A technical question for anybody: If you have a standby generator, you must have a transfer switch (required by Code) to prevent back feeding the grid during an outage- this is a matter of safety for utility workers. With PV, how is it isolated from the grid when there is an outage? You can’t have a transfer switch as the purpose of the PV system is to feed excess power back to the grid. I have never heard this discussed and am simply curious.

beng
July 22, 2012 6:21 am

I admire your efforts, Anthony, but I’ve read a number of posters here regretting their previous windmill or solar installations. From an engineer’s perspective, that’s alot of equipment to invest in and take care of….

Mickey Reno
July 22, 2012 6:38 am

Colin Porter says: Now it seems, Mr Watts is getting his own little chunk of Paola, but what is worse, he is going to tell his disciples, who have looked to him for inspiration and guidance, how to get their bit of this dirt money also.

Aren’t you adorable, with your silly insolence! Of course, we don’t know (yet) if Anthony is taking advantage of any tax benefits, but if he is, he’s right in line with his state’s stated goals.
For the record, I think solar panels are fine, if someone wants to use them, and I don’t have to pay for yours. If it turns out that taxes are subsidizing Anthony in this case, well, I don’t live in California, and the people there have made lots of bad economic public policy decisions. We’re learning a lot from the people of that state about the pitfalls of democracies that reward politically correct, but economically unsustainable behavior. Anthony details an intentional Faustian bargain that’s been foisted upon him by that electorate, and I can’t condemn a choice that’s rational given this unfortunate framework..
It’s also a wonderful opportunity for us here, if Anthony shares the first hand experience he gains with having solar panels on his home. I’ve known a few people that have used them on their homes in Colorado (a very sunny state) over the years, and their experiences have been fraught with problems. But the technology has advanced, and he’s in a unique position to keep the world informed of the cost/benefit tradeoffs of his system, and of the tax and subsidy ramifications. This will all be very apropos to the discussions that occur on WUWT, even if you personally don’t get much from them because you’ve pigeon-holed yourself.
By the way, the word is ‘payola’ with the word pay built right in. There is no need to capitalize it, as it’s not a proper name. The definition of payola implies a private payment or bribe secretly paid to directly influence some area where competition and merit would otherwise dictate the outcome. Certainly government subsidies influence competition and merit-based economies, but they are not secret or private, and so they don’t fit the definition in the case of someone utilizing a governemental subsidy or benefit.

beng
July 22, 2012 6:41 am

****
rogerknights says:
July 21, 2012 at 9:56 pm
Another cheap item is to add an insulating blanket around your water heater.
****
And put a timer on it to limit how often & when it comes on.

» Work item A
In the comment thread on solar panels, what must a household with a standby generator have to prevent back feeding the grid during an outage?

» Information shown

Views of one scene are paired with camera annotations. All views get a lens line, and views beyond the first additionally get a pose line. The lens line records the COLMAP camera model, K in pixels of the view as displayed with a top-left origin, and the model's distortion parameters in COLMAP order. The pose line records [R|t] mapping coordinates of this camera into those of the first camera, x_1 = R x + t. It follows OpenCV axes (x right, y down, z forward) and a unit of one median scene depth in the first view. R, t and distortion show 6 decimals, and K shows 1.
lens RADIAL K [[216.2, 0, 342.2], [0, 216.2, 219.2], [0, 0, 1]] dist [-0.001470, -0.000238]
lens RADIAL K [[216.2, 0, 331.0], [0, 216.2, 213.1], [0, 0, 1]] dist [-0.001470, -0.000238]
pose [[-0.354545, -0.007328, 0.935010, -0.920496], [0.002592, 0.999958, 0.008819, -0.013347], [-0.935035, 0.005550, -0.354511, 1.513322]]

* * *

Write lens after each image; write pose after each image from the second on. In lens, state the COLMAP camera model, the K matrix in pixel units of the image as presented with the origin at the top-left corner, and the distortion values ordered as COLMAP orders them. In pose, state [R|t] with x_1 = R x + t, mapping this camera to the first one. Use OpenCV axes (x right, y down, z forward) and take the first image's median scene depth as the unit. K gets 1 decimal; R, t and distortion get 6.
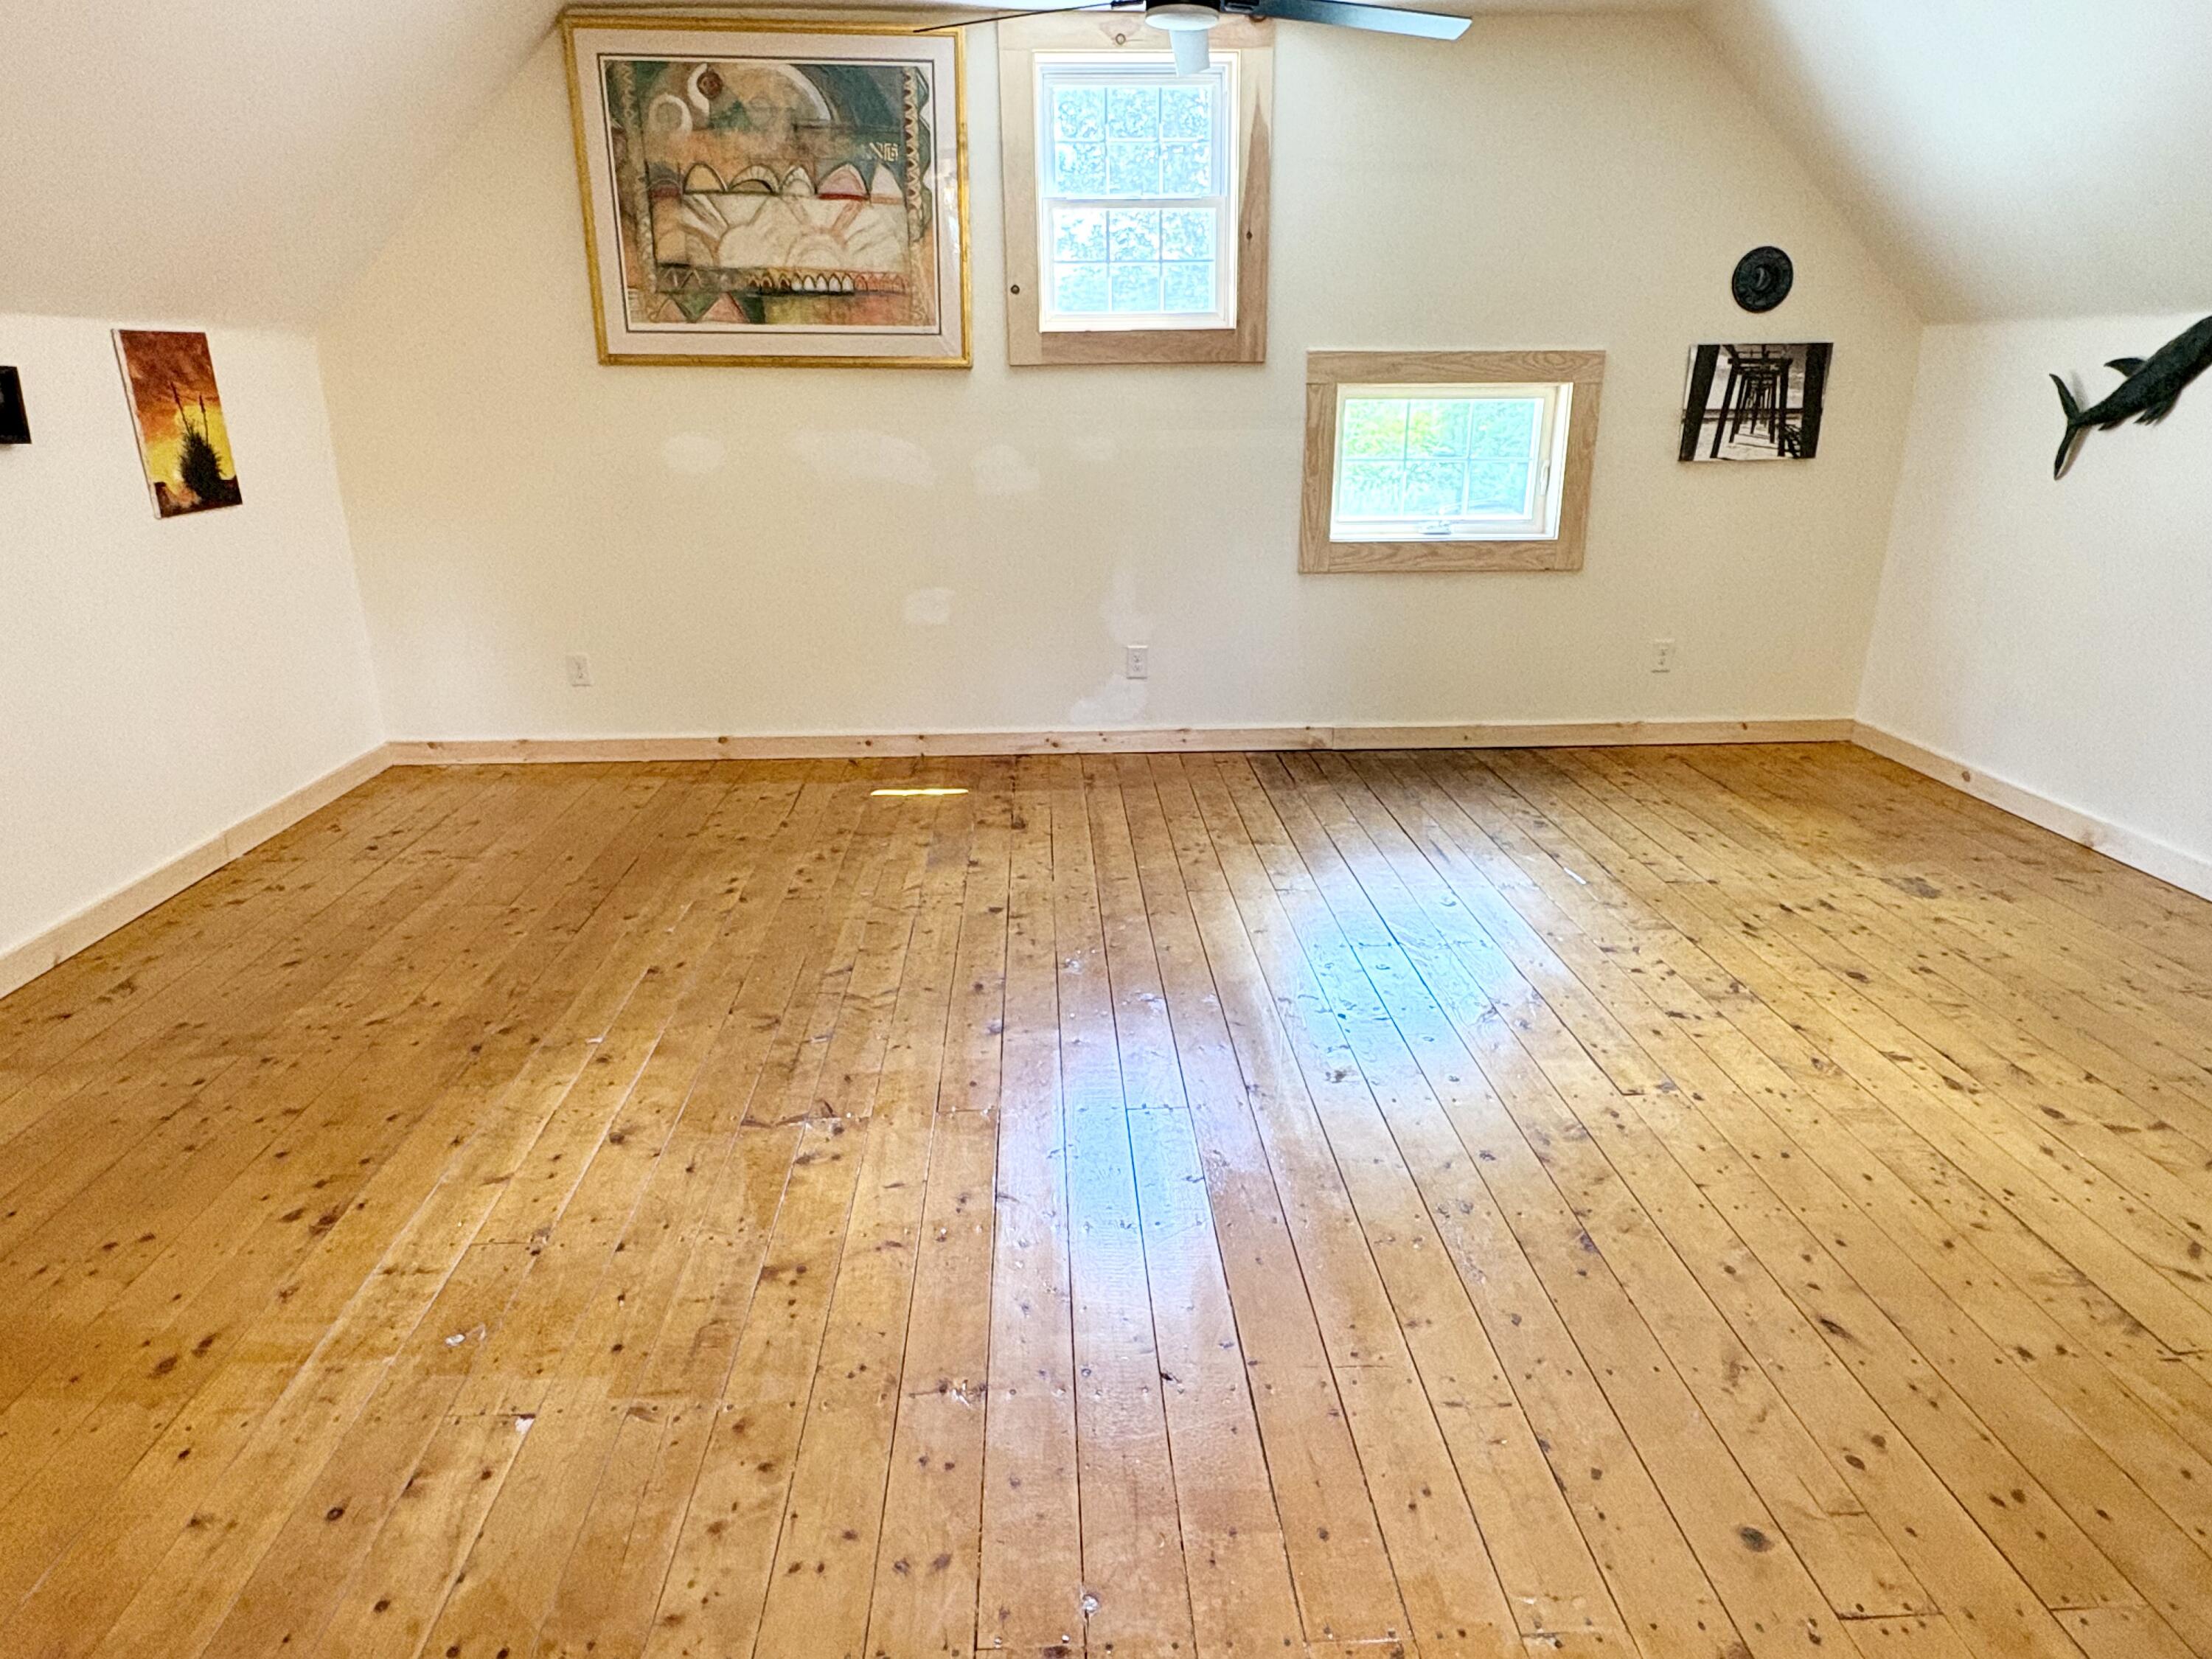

» Work item B
In the records, begin at the line that has "Views of one" and stop after the line that has "213.1], [0, 0, 1]] dist [-0.001470, -0.000238]". Give those lines again with "annotations" switched to "labels" and nothing else changed.

» Problem solution A
A transfer switch, which is required by Code.

» Problem solution B
Views of one scene are paired with camera labels. All views get a lens line, and views beyond the first additionally get a pose line. The lens line records the COLMAP camera model, K in pixels of the view as displayed with a top-left origin, and the model's distortion parameters in COLMAP order. The pose line records [R|t] mapping coordinates of this camera into those of the first camera, x_1 = R x + t. It follows OpenCV axes (x right, y down, z forward) and a unit of one median scene depth in the first view. R, t and distortion show 6 decimals, and K shows 1.
lens RADIAL K [[216.2, 0, 342.2], [0, 216.2, 219.2], [0, 0, 1]] dist [-0.001470, -0.000238]
lens RADIAL K [[216.2, 0, 331.0], [0, 216.2, 213.1], [0, 0, 1]] dist [-0.001470, -0.000238]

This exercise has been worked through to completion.